Linking Geophysical Signatures to Iron Mineral Dissolution in Acidified Aquifer Sands

The real-time monitoring of mineral dissolution processes would constitute a much-needed advancement in remediation strategies at contaminated aquifers. Recent advances in applied geophysical techniques have highlighted the potential of methods such as spectral induced polarization (SIP) for monitoring subsurface (bio)geochemical processes non-invasively. SIP's unique ability to trace geochemical changes stems from its capability to detect changes in the charge storage properties at the mineral-fluid interface in porous media. The unique link between geo-electrical and geochemical processes makes SIP a valuable tool for monitoring changes in redox-active minerals such as oxides and reduced minerals such as iron sulfides. Here, we present results from a flow-through column experiment, where we triggered the dissolution of naturally occurring reduced iron (sulfide) phases by infiltrating 0.01 M HCl into aquifer sand collected from the Fuhrberger Feld Aquifer (Hannover, Germany). We integrated our geochemical investigation with geophysical measurements collected over both space and time. We further developed a reactive transport model to simulate coupled chemical and physical processes.

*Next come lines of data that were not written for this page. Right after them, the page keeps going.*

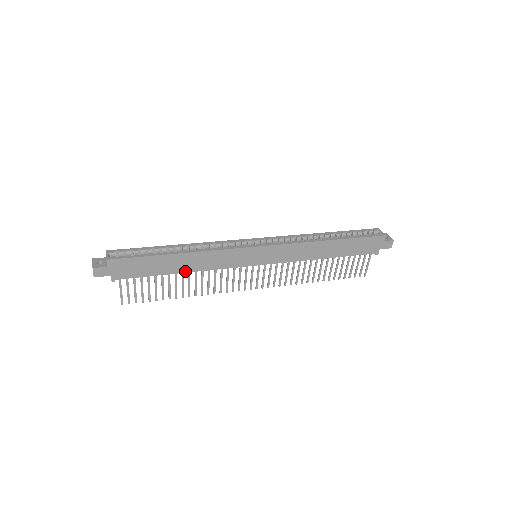
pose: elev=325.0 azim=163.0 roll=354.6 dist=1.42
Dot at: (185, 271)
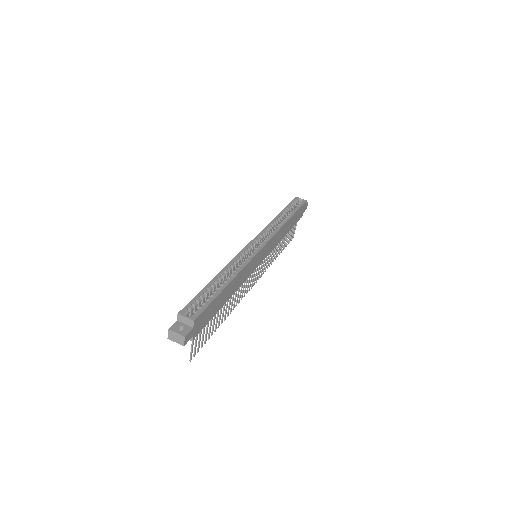
Dot at: (230, 297)
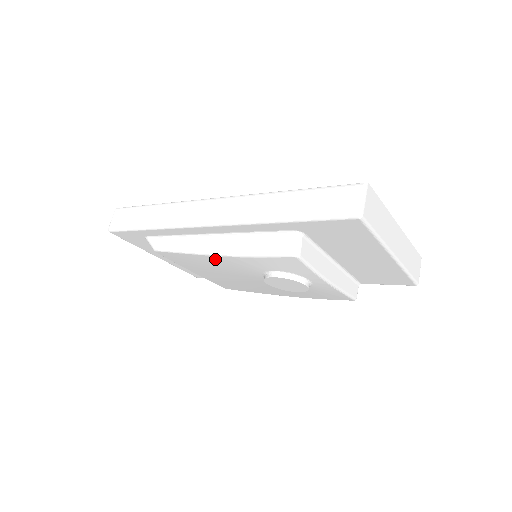
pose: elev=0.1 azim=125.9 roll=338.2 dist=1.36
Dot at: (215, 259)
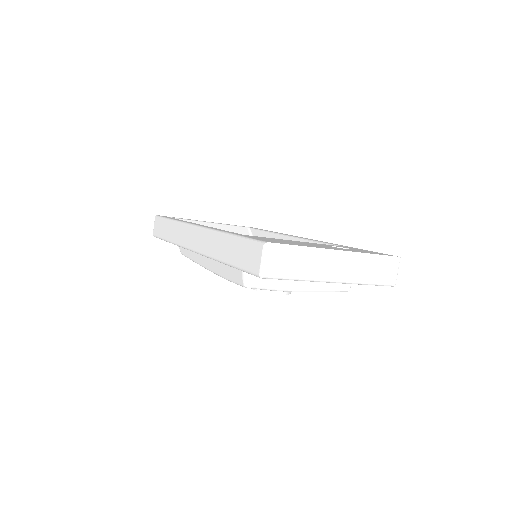
Dot at: occluded
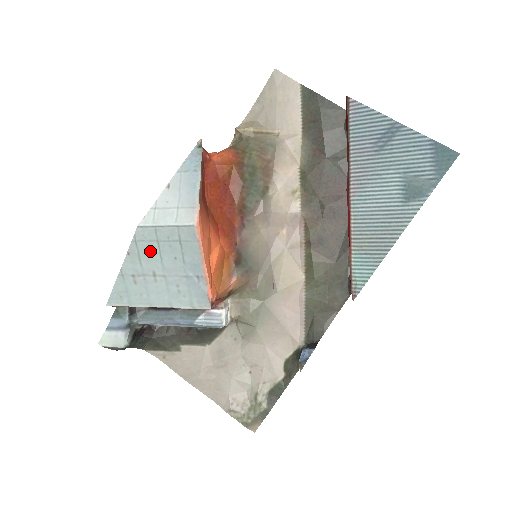
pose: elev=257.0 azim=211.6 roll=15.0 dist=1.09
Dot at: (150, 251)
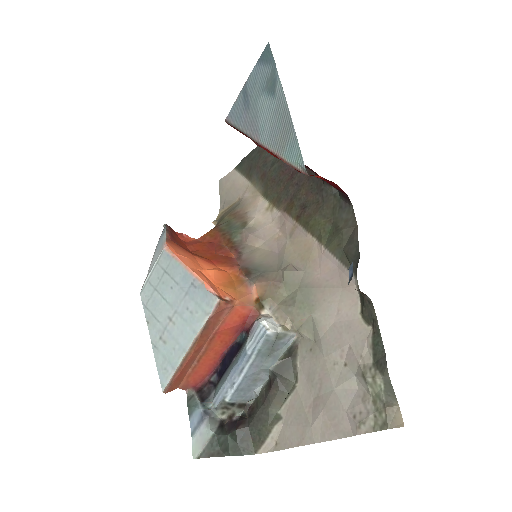
Dot at: (156, 303)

Our model, calibrated using observed breakthrough curves, accounted for both the dissolution of iron sulfides and the protonation of residual mineral surfaces under acidic conditions. The incorporation of mineral dissolution as well as protonation of the residual mineral surface at lower pH in our reactive transport model reveled a strong linear correlation between the dissolution front arrival time and the timing of a measured anomaly in the SIP signal. These results underscore the potential of SIP as a powerful tool for subsurface process monitoring and predictive environmental modeling.